In April, the committee opposed the Ala Kahaki Trail Association’s acquisition of nearly 2,000 acres of land in Kau on Hawaii island for $1.5 million, saying the Hawaiian community was not consulted about the traditional subsistence gathering area.

Wespac has spent thousands of dollars orchestrating aha moku meetings, including paying for travel for select participants. In 2008, the U.S. Government Accountability Office investigated the council’s spending on the local advisory groups and cracked down on the lack of transparency and accounting, including cash payments in white envelopes distributed at the meetings.

Leimana DaMate has been the executive director of the Aha Moku Advisory Committee for the past several years. Nathan Eagle/Civil Beat/2021

Federal regulations governing Wespac prohibit its federal budget from being used for lobbying or political influence. DLNR directors have complained for years that Wespac was wrongly inserting itself in state matters, which generally include the management of waters out to three miles from shore. 

But Wespac has maintained that the Magnuson-Stevens Act, the federal fishery law that governs the nation’s eight fishery management councils, allows it to take an ecosystem-based approach to management that includes sharing management authority over stocks found in both state and federal water. 
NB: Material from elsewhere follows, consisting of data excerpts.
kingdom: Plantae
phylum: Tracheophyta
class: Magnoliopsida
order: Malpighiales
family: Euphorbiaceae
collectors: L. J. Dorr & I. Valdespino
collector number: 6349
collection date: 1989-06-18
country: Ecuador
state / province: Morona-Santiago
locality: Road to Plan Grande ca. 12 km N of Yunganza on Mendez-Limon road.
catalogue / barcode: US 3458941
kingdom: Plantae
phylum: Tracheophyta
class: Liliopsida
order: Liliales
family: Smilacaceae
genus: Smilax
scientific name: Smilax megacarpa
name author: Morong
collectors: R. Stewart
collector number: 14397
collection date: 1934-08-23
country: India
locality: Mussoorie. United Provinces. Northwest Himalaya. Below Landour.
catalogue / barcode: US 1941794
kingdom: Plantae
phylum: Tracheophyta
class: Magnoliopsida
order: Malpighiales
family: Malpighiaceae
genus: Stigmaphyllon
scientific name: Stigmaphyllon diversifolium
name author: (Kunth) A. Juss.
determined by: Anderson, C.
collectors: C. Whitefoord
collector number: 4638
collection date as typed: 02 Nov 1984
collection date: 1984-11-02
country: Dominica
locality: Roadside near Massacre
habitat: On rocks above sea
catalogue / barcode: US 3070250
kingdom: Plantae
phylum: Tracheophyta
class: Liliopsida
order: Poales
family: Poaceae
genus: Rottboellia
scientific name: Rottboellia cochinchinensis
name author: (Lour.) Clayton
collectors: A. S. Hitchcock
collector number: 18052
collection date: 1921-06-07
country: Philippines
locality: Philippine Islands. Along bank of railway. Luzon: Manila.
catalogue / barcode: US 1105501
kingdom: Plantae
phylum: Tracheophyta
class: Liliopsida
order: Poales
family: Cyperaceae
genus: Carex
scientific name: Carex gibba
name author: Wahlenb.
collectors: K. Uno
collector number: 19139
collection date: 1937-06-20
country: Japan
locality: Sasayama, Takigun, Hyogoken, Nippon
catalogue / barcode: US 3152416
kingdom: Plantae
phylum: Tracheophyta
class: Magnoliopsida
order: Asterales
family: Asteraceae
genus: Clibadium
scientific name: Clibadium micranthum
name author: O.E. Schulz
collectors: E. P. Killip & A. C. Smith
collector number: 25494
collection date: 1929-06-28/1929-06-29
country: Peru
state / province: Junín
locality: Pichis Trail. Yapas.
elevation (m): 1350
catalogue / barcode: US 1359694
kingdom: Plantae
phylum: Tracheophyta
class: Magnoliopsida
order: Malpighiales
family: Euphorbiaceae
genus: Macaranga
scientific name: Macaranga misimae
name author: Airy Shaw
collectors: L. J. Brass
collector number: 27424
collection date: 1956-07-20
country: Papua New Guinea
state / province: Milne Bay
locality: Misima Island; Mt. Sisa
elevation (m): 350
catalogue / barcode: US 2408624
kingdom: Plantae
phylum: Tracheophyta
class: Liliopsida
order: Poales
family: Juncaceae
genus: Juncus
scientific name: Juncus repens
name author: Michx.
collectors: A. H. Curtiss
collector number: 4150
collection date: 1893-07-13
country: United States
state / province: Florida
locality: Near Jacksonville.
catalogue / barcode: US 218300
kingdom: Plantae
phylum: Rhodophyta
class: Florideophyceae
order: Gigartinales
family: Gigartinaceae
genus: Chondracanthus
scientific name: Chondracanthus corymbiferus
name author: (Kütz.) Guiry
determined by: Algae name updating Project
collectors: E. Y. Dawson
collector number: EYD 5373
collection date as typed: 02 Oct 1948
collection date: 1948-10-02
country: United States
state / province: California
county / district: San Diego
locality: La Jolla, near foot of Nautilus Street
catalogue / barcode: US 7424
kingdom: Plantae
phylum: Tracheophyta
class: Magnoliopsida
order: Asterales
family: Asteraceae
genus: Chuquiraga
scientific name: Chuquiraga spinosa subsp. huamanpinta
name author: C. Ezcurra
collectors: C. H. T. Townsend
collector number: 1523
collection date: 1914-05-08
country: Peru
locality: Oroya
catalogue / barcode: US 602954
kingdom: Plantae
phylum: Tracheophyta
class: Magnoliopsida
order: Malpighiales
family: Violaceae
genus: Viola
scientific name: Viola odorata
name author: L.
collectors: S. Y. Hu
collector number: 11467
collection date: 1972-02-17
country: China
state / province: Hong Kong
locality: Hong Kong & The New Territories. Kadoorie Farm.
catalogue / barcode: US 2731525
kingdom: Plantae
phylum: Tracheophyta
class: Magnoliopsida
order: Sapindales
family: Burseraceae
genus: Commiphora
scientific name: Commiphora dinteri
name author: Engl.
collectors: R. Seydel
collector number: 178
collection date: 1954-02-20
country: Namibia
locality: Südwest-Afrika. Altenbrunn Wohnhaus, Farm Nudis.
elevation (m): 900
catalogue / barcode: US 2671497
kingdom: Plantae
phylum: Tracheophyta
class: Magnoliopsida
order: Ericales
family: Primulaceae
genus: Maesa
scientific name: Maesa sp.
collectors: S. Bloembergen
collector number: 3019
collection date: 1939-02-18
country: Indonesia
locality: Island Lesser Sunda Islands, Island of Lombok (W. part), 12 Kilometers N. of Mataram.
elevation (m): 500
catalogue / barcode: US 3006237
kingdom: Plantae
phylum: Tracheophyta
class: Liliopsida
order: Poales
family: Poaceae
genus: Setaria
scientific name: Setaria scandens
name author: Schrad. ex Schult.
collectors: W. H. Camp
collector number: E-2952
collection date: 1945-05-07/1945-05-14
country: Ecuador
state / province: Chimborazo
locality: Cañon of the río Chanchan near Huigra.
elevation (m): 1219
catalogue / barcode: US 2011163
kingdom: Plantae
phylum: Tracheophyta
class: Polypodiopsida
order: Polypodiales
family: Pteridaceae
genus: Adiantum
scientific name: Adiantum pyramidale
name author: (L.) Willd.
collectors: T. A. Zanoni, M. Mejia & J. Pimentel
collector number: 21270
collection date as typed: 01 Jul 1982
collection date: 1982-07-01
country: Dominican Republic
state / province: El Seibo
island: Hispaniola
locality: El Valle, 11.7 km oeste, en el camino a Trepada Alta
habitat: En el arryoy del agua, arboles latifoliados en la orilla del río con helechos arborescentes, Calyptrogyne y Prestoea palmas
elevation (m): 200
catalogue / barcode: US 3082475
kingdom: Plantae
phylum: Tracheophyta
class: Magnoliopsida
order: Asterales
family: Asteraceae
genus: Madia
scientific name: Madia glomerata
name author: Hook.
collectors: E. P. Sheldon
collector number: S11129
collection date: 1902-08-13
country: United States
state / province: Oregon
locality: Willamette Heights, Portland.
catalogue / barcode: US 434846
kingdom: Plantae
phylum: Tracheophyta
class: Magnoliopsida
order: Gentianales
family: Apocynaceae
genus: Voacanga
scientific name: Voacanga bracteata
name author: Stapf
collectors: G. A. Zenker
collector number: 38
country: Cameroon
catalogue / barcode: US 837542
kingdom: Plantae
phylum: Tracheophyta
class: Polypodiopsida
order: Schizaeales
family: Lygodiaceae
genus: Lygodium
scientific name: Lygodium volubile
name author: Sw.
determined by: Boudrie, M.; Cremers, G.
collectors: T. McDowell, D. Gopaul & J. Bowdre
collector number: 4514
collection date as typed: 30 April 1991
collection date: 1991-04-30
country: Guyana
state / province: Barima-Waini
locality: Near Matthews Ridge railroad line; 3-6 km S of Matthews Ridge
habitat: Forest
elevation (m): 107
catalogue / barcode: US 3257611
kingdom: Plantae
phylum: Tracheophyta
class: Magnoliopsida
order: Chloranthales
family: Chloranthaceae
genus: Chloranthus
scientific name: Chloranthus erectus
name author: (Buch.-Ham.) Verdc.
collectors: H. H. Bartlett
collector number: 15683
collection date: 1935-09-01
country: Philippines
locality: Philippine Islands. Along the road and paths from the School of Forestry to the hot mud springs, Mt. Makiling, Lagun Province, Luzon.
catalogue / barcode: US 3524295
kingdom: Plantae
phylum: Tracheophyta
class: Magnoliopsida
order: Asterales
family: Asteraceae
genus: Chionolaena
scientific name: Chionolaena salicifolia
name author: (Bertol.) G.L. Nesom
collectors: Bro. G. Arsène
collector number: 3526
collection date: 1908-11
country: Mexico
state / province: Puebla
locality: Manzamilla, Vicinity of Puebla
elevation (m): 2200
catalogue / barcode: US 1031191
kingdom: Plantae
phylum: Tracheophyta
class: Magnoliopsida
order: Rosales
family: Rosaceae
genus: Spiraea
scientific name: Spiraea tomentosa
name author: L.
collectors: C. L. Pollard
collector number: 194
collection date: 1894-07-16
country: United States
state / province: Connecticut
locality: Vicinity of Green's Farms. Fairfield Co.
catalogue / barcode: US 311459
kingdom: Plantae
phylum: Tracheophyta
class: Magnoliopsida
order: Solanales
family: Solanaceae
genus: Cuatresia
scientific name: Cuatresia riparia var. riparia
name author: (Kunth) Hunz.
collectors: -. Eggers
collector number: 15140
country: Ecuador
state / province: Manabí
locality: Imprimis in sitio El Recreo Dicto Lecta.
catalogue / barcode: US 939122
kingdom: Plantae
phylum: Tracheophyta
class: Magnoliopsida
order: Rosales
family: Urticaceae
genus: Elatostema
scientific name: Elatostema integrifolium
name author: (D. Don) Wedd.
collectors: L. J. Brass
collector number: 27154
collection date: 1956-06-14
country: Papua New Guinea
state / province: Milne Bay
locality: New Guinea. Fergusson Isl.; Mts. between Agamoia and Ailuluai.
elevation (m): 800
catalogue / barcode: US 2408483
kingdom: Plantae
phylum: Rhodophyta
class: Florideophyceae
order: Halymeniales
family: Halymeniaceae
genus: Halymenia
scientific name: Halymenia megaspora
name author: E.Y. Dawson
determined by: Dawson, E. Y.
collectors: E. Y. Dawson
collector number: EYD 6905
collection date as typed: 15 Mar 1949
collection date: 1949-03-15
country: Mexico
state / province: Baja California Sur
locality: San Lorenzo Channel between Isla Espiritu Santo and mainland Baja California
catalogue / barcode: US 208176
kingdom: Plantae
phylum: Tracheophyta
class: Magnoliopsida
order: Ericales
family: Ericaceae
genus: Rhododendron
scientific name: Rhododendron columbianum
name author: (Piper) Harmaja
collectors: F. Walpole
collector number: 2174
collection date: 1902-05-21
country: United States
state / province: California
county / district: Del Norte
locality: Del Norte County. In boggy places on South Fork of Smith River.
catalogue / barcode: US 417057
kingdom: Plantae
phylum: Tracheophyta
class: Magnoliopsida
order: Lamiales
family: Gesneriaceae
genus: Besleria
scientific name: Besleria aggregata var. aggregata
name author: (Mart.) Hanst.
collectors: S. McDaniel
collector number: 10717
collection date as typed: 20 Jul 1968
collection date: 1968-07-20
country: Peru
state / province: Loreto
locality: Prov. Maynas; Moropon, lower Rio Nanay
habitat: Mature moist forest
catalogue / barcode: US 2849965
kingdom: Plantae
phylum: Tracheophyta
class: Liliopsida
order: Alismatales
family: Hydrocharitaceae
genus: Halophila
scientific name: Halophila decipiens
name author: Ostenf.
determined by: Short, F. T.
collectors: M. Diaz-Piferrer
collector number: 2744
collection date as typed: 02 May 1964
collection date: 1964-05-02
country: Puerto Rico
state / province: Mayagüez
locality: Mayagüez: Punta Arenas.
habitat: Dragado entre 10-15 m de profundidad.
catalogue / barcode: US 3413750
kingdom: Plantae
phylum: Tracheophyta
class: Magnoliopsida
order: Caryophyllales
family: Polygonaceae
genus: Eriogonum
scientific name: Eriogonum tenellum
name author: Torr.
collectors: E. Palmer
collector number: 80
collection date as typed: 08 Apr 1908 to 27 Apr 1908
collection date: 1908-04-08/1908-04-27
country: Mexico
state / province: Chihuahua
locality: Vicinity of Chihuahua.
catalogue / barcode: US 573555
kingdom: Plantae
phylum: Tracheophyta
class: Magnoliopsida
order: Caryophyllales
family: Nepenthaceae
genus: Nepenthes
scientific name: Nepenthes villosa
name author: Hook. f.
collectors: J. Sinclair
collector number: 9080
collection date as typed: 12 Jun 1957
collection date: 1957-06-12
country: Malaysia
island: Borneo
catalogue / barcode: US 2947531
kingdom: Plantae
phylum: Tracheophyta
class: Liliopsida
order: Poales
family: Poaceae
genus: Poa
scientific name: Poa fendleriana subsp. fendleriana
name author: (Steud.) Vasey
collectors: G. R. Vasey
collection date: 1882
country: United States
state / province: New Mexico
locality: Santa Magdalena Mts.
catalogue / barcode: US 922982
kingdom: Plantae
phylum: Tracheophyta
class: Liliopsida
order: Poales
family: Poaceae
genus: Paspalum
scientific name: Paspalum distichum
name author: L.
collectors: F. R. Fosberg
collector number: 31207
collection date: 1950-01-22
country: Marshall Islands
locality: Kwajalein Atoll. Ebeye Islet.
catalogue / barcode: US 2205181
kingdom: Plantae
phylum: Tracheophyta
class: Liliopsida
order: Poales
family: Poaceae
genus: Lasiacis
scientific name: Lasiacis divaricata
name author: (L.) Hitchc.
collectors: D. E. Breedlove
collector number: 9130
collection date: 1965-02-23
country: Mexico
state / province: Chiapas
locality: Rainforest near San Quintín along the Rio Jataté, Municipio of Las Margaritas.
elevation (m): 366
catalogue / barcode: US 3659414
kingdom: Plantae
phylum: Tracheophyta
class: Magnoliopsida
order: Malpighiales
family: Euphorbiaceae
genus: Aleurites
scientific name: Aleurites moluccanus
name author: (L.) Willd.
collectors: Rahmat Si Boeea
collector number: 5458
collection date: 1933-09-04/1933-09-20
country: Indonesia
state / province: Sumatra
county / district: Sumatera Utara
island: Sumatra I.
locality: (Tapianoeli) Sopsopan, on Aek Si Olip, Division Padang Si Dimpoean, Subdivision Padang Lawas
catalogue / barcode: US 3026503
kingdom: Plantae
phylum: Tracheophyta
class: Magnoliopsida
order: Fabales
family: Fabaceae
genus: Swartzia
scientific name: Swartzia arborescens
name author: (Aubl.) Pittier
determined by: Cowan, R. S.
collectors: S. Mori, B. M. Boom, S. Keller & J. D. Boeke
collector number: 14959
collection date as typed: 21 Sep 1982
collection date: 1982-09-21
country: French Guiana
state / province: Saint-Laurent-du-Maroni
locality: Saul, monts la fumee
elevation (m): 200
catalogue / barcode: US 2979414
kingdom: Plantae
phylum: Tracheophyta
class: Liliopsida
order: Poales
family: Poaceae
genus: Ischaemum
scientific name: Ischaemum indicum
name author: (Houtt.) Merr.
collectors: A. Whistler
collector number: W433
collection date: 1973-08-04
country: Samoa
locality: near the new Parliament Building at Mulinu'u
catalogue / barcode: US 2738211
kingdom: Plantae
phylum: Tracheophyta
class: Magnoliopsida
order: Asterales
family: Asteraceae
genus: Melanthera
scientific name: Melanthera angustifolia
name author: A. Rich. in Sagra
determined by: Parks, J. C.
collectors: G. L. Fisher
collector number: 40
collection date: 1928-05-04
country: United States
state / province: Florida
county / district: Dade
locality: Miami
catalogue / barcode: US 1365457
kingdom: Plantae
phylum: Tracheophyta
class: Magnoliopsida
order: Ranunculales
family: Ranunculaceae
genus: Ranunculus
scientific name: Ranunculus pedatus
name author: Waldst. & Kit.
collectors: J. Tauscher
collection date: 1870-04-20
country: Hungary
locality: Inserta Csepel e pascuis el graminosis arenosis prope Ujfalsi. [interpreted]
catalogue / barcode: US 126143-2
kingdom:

A 1996 amendment to the MSA championed by Wespac requires the regional fishery councils to consider the importance of fishery resources to fishing communities and “develop means by which local and traditional knowledge can enhance science-based management of fishery resources of the region.”

The GAO said it found no evidence that council staff had drafted legislation to set up the aha moku system or that its contractors had lobbied lawmakers.

Still, confusion exists between the official statewide Aha Moku Advisory Committee and several unofficial islandwide aha moku councils that Wespac propped up.

This has created a point of contention not just among those supporting the aha moku system but also among lawmakers trying to sort out public disputes over how best to manage various resources or issues. 

This friction led the Legislature to hear a bill earlier this year that would have eliminated the Aha Moku Advisory Committee entirely. DaMate and others testified in support of keeping it alive and tried to make it clear that their work was valuable and worth continuing. The bill died in committee.

Senator Jarrett Keohokalole speaks during crossover floor session.
Sen. Jarrett Keohokalole says the aha moku system established by the Legislature in 2012 was intended to take government out of the position it’s found itself in lately determining what’s Hawaiian and what’s not. Cory Lum/Civil Beat/2019

Sen. Jarrett Keohokalole, vice chair of the Senate Hawaiian Affairs Committee, said the Legislature’s initial establishment of the aha moku system was meant to take the government out of the position of determining what’s appropriate as it relates to Hawaiian practices. But with rival aha moku groups, he said the Legislature had been put in a position of picking winners and losers, with which he had a real problem.

Hewett, the founding Aha Moku Advisory Committee member, said the official statewide group operates from a different foundation than the other councils that popped up later, and that the committee has strived to distinguish itself from the groups that Wespac has supported.

“Our involvement in any which way with Wespac is zero percent,” Hewett said in an interview. “I’m not interested in having ownership of what we do. We build relationships with people who see our vision.”

Wespac didn’t respond to a request for comment.

Mike McCartney, director of the Department of Business, Economic Development and Tourism and former chief of staff for Gov. David Ige, has worked with the Aha Moku Advisory Committee for years and supports its efforts.

“Aha moku is a facilitative catalyst to bring land and the people together so that everyone can move forward, so people can talk with each other and not at each other,” he said.